While this may sound like the world's most boring way to spend 10 minutes, give your insurance agent a call. Find out how much your home is insured for. According to Marshall & Swift/Boeckh, nearly 60% of homes in the U.S. are underinsured by 18%. In other words, if those folks lose their homes, they will be responsible for paying a significant amount to have them rebuilt.

Let's say a home burns to the ground, and it costs $250,000 to rebuild. A homeowner underinsured by 18% will have to fork over $45,000 to get the job done. If they don't have the funds tucked away into a savings account, they may have to borrow.

Replacement cost coverage

If a home is destroyed, the owner's insurance policy should cover the cost of them staying somewhere else while the house is being rebuilt. Still, without the right coverage, the homeowner could be on the hook for unplanned expenses.

If you're concerned that you may not have the money needed to rebuild your home after insurance pays its portion, replacement cost value (RCV) could ease your mind. While the premium for RCV costs more than standard homeowners coverage (the amount varies by insurance company), RCV covers all expenses to repair or replace an entire home.

What's more, RCV ensures that the home is rebuilt as good as new. Let's say a home has unique features, like hardwood floors with an intricate pattern, an upgraded HVAC system, and a soundproof recording room. Standard coverage is unlikely to cover the extra costs associated with installing those enhancements, but RCV will.

Back to your agent

While you're on that call with your insurance agent, be sure to ask about any potential gaps in your coverage. For example, what happens if a flood carries away a house? A standard policy is unlikely to cover a flood, so find out how much it would cost to add coverage.
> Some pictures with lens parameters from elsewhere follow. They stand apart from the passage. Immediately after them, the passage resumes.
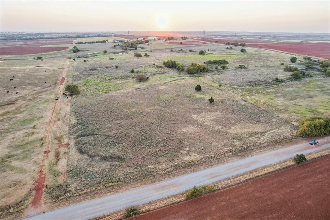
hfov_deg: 78.6
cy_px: 110
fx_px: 202
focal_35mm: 22
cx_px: 165
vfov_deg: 57.2
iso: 150
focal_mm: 8.4
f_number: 2.8
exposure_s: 1/120
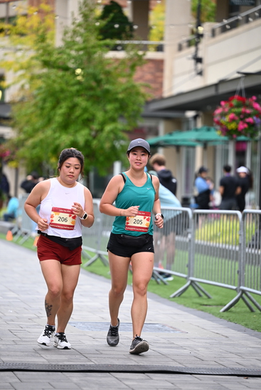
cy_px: 195
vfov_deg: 14.6
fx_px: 1521
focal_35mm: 140
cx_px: 130
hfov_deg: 9.8
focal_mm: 140
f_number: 2.8
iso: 640
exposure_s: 1/1600
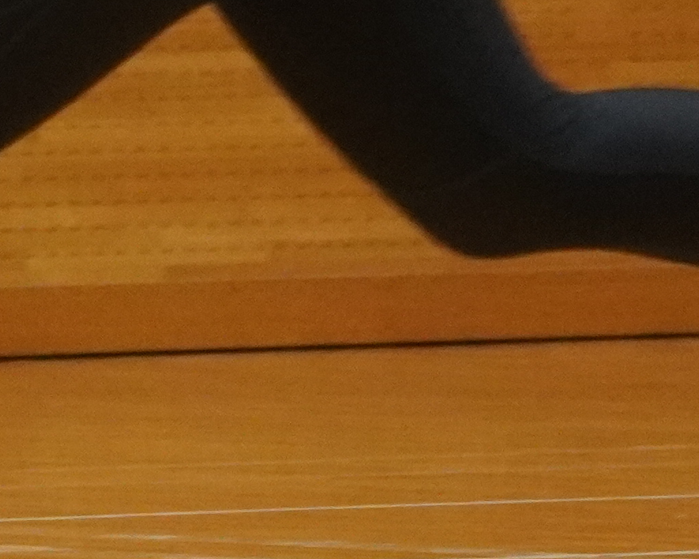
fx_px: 23020
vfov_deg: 1.4
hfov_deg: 1.7
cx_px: -160
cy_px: -357
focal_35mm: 1113
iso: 3200
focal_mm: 135
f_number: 5.6
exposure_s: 1/250
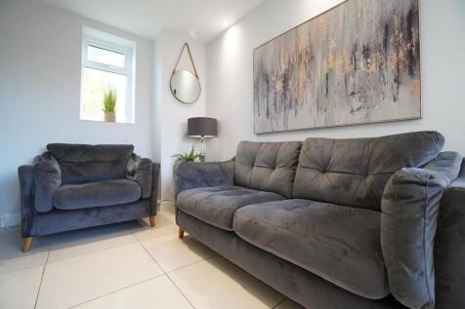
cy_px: 154
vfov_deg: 77.3
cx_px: 232
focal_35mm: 15
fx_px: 194
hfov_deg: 100.4
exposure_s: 1/100
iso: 4000
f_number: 6.3
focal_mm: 10
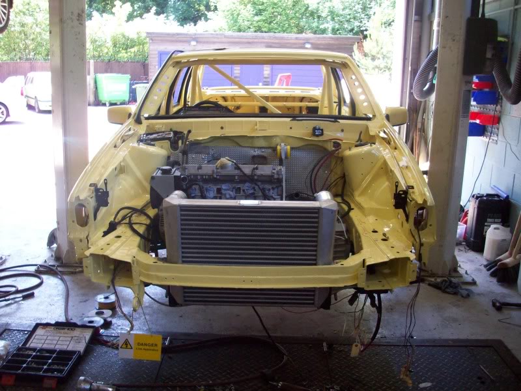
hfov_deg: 50.1
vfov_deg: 38.7
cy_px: 196
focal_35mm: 37
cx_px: 260
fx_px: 557
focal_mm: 6.2
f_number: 2.8
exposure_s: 1/64
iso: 133
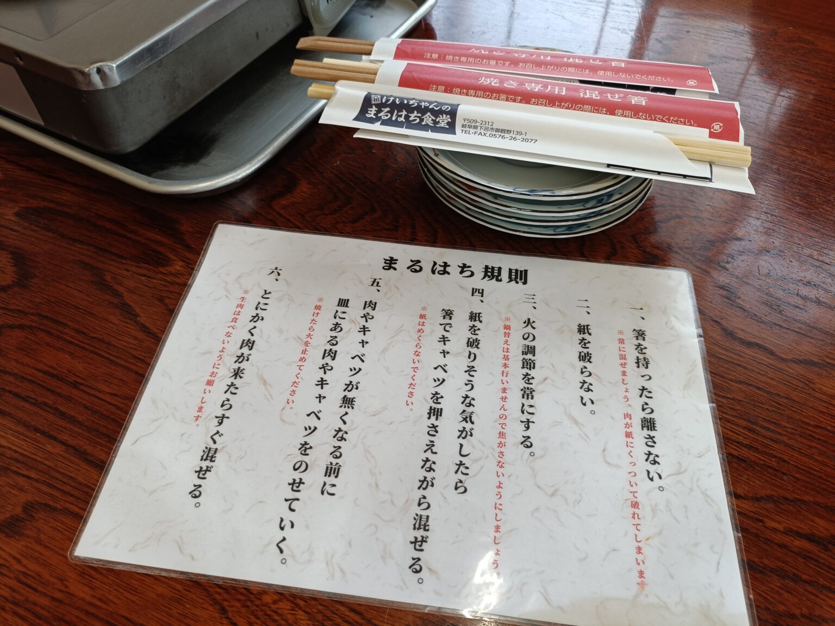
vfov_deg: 54.9
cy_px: 313
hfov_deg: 69.4
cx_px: 418
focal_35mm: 25
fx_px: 603
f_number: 1.7
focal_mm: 4.7
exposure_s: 1/50
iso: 200
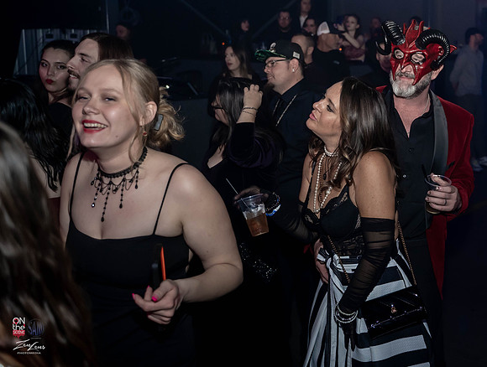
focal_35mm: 42
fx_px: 593
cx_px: 381
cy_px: 134
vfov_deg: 34.2
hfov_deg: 42.8
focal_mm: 28
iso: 4000
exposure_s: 1/250
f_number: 3.2
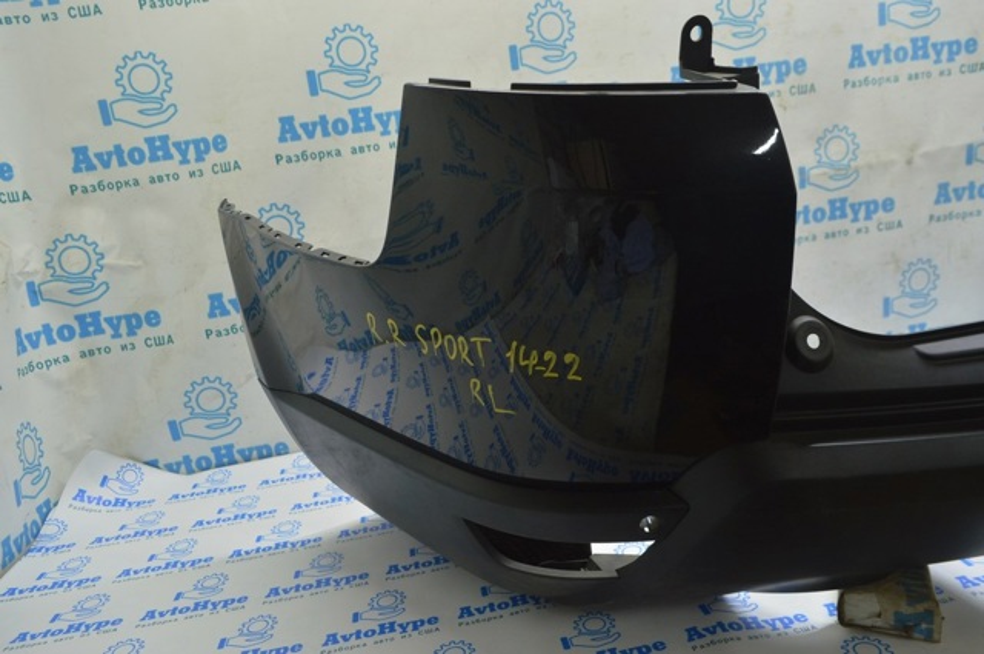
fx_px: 737
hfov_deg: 67.4
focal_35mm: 27
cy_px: 327
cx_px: 492
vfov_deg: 47.8
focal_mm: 18
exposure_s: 1/20
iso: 400
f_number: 5.6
And what about earthquake coverage? It's tempting to skip earthquake insurance because the deductibles are so high (typically 10% to 20% of the coverage limit). But let's say a homeowner's deductible is 10%, and it would cost $300,000 to rebuild their home after an earthquake. That means their portion of the cost would be $30,000 ($300,000 x 0.10 = $30,000). While $30,000 is a lot of money, that homeowner would still be money ahead by paying the deductible rather than losing their property entirely.
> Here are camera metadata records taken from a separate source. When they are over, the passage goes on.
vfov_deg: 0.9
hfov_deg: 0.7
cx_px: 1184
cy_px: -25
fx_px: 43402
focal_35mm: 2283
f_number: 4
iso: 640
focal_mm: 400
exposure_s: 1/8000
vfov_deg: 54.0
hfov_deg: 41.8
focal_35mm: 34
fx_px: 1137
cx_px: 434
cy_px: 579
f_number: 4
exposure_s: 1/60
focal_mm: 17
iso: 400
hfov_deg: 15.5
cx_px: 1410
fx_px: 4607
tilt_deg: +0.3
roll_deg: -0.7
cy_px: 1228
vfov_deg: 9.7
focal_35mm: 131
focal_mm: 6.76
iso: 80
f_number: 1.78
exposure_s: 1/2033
A quick note about earthquake insurance: Earthquakes can happen anywhere. The largest earthquake in the lower 48 states occurred in the bootheel of Missouri. And according to the U.S. Geological Survey, 42 of the 50 states have a reasonable chance of experiencing an earthquake. Those who live in states where earthquakes are rare may find it relatively inexpensive to tack earthquake coverage onto their homeowners policies.
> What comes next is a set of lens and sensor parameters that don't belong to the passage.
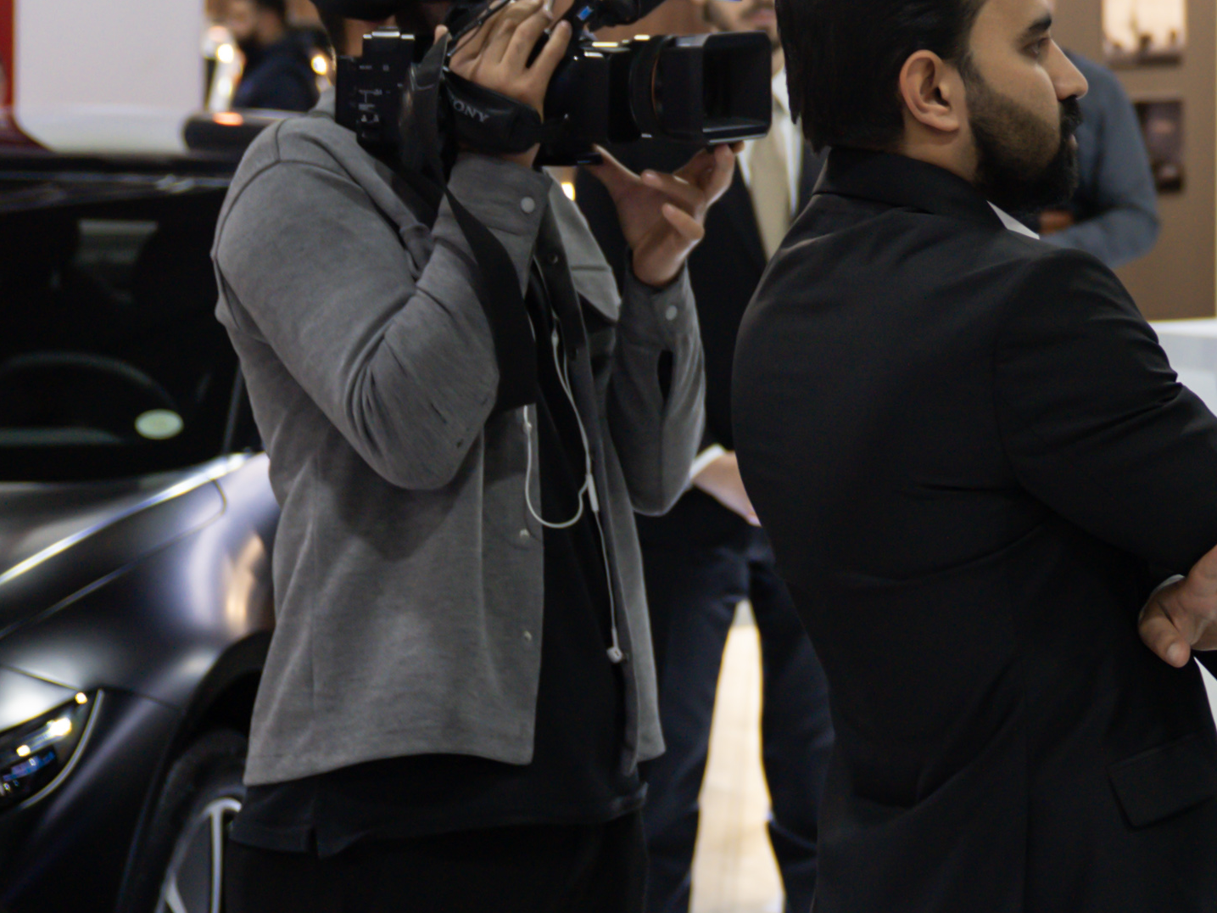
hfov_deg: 17.3
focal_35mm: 108
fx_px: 3797
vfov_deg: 13.5
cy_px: -33
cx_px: 1497
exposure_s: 1/100
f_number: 2.8
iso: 1000
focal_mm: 38
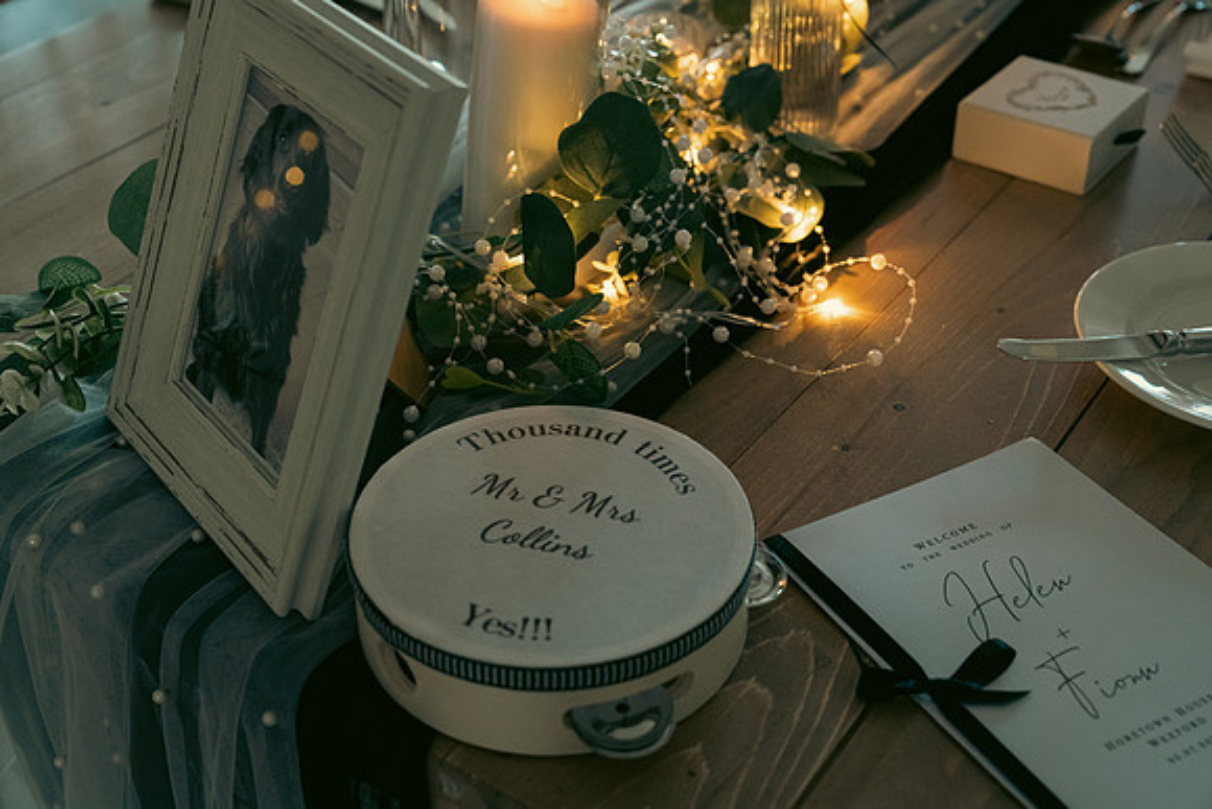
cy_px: 404
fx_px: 1616
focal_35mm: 48
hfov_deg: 41.1
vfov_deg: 28.1
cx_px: 606
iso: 5000
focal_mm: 48
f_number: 5.6
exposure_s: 1/200
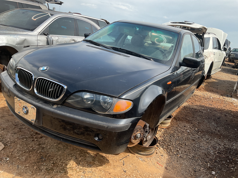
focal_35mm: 29
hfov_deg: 61.7
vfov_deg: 48.2
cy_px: 89
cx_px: 119
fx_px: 199
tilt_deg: -15.2
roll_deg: -9.1
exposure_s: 1/816
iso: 16
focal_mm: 3
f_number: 1.8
Your first call following a disaster should be to your insurance company. Your second should be to your mortgage lender. Not only will your lender want to know that their loan collateral has been destroyed, but they will probably want to help. For example, if you own a home business and losing the house is going to interfere with your ability to make your mortgage payment, your lender can offer a forbearance. While they are under no legal obligation to help, most lenders will because it's a far better option than foreclosing on the property.

No one particularly enjoys paying insurance premiums, but most would agree that knowing they're covered helps them sleep at night.